I came into this book with high hopes for a biography of an intriguing woman. I was given a Girls Series 1 & 2 boxset for Christmas this year and I remember quite liking it, although it occurs to me now that I never finished series 2, which is possibly telling of how much I really (dis)liked it.
My impression of Dunham after finishing this book is of an egotistical, entitled young woman who doesn’t believe that anything she does wrong could ever be her fault. I found the book very whiny in tone, and for huge chunks of the book, she was so up herself I’m surprised she could even reach her keyboard to continue writing.
I thought the book would be an honest account of growing up in New York with already famous parents and growing into a major player in American TV, all while not conforming to traditional hollywood ideals of beauty, but after finishing the book, it didn’t feel like half the things she wrote about were even true, some stories were so far-fetched that they must be made up, surely?
Before starting, I’d read a little about some of the ‘controversial’ stories in the book, but to be honest, if they did actually happen, it was just a case of a young girl being curious as young girls are. Nothing inappropriate here, move along please. The innapropriateness, I found, came from her being seemingly unable to take the blame for situations that got out of control.

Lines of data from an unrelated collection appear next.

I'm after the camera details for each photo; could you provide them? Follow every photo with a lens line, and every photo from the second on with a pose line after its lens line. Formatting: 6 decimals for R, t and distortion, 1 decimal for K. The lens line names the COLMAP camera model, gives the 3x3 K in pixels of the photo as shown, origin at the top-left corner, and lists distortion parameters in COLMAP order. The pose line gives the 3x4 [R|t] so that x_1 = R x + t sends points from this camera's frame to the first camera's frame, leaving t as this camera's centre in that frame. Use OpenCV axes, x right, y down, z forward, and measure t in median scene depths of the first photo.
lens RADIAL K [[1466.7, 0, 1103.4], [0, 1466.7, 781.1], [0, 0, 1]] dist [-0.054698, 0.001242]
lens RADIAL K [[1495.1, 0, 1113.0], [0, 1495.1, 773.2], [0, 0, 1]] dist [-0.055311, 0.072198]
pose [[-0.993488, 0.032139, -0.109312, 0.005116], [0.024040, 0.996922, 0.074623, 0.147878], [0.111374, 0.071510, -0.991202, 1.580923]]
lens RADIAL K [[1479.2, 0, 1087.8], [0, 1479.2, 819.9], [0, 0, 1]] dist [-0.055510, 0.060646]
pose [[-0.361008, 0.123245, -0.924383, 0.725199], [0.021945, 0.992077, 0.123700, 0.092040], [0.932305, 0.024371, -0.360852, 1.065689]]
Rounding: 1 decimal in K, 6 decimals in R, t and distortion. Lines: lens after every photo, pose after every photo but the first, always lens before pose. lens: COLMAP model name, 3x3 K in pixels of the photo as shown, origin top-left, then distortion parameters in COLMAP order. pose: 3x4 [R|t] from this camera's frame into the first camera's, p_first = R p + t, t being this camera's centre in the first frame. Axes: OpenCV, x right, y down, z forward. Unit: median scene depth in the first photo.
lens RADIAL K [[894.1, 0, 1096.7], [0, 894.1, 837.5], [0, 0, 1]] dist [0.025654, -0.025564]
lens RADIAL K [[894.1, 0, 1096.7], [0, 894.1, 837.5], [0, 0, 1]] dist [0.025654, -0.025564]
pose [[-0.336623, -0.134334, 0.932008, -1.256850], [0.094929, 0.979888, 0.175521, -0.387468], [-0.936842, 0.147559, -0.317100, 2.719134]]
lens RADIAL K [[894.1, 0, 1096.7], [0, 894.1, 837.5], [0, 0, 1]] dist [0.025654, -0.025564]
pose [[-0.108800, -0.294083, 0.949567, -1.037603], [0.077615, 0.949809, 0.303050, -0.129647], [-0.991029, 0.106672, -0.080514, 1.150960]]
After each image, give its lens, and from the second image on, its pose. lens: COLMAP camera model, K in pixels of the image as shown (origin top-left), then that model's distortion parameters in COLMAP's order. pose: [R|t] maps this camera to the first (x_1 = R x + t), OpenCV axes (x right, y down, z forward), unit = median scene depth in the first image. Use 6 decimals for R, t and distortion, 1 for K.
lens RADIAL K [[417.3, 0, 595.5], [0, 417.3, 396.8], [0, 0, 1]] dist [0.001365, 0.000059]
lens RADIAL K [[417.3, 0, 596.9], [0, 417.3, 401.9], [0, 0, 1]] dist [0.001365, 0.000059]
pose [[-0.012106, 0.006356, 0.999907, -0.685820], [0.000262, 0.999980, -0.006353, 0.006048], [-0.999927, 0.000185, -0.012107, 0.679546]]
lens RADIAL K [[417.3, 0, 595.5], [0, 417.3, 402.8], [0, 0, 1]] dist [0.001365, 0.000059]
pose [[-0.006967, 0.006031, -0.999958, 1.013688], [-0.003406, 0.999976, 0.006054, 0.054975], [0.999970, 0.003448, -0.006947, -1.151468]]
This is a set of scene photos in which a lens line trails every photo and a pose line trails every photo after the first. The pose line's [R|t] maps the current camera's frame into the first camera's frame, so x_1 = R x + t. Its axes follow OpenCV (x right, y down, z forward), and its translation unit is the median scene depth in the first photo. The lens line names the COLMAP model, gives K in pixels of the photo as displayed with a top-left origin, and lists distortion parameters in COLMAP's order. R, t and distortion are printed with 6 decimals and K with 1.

Every sexual/romantic encounter that she wasn’t happy with took on a tone of assault/accusation towards the man involved. And obviously, if that’s what happened, then it was terrible, but I got the feeling that a lot of facts were glossed over to try and portray Dunham in the best light.
I don’t remember a single point while reading this book where it didn’t feel like Dunham was shouting ‘Look at me, look at how edgy and cool I am’. I just couldn’t take it anymore, and from 70 pages into the book, I was just desperate to get to the end so I could move on and put this book far behind me. I hate to give up on a book halfway through because some do manage to redeem themselves by the end, but I truly had to slog to get to the final page of this one.
I admit, I’m probably not the target audience for this book, so maybe that was to blame. Yes, I am a 20-something woman, but I think I have the brain of a 60-something, more happy sitting in and reading with a cup of tea than going out, drinking and taking drugs to have a good time. So I imagine that while many people would love this book, I’m just not one of them.